Soal PK Mardani Maming, Pakar Hukum UI Desak KY Periksa Hakim Ansori
Jakarta – Komisi Yudisial (KY) diminta memeriksa Hakim Ad Hoc Tipikor yang juga Majelis Hakim peninjauan kembali (PK) Mardani H Maming Ansori, terkait rumor yang mendera hakim Ansori dalam lobi-lobi kasus dan juga rekam jejaknya yang pernah memperkuat putusan bebas Pemilik PT Borneo Lumbung Energi & Metal (PT BLEM) Samin Tan. Terlebih, putusan Hakim Ad Hoc Tipikor Ansori seperti menutup mata dengan deretan barang bukti yang telah diajukan KPK terkait kasus Pemilik PT Borneo Lumbung Energi & Metal (PT BLEM) Samin Tan.
Hal tersebut disampaikan Ahli Hukum Pidana Universitas Indonesia Chudry Sitompul menyoroti rekam jejak Hakim Ad Hoc Tipikor Ansori yang pernah memperkuat putusan bebas Pemilik PT Borneo Lumbung Energi & Metal (PT BLEM) Samin Tan pada tahun 2021. Hakim Ad Hoc Tipikor Ansori bersama Hakim Agung Sunarto dan PRIM Haryadi menjadi Majelis Hakim di Peninjauan Kembali (PK) Mardani H Maming.
“Jika buktinya kuat tapi hukumannya ringan, itu diduga ada permainan. Jadi, harus dilihat kasus yang lama itu, (Hakim Ad Hoc Tipikor) Ansori itu dirasakan bahwa ada sesuatu gak beres (KY harus memeriksa) tegas dia, Kamis, (26/9/2024).
Chudry menyarankan, pihak-pihak yang merasa ada keanehan terkait putusan dari Hakim Ad Hoc Tipikor Ansori saat itu untuk melapor kepada Komisi Yudisial (KY). Bahkan, Chudry meminta, KPK turun tangan bilamana saat itu putusan Hakim Ad Hoc Tipikor Ansori memperkuat vonis bebas koruptor Samin Tan dirasa aneh.
“Kalau memang dulu hakim Ansori itu, mungkin apa istilahnya, dirasakan ada keanehan, ya dilaporkan saja ke KY atau MA. Atau KPK sendiri harus menyelidiki, bagaimana Ansori memutuskan kasus yang dulu bagaimana (perkuat vonis bebas pemilik PT Borneo Lumbung Energi & Metal Samin Tan),” ungkap Chudry.
Chudry mengingatkan, peninjauan kembali atau PK hanya dapat diterima apabila terdapat keadaan baru atau jika terdapat pernyataan di pengadilan yang saling bertentangan.
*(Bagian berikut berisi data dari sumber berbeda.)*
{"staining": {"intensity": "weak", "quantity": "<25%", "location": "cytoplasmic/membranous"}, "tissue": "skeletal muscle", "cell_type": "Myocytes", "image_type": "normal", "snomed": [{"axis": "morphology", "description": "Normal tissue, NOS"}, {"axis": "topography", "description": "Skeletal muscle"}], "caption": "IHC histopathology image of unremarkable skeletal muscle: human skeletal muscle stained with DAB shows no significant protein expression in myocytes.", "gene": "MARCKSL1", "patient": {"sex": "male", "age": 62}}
Sejatinya, kata Chudry, PK Mardani H Maming layak ditolak oleh Mahkamah Agung (MA) karena tidak memiliki novum baru.
“PK itu (diterima) menurut 23 KUHAP, apabila ada keadaan baru dan diketahui saat sidang atau jika ada pernyataan di pengadilan yang saling bertentangan atau jika ada kesalahan atau kekhilafan hakim saat putusan sidang,” pungkas Chudry.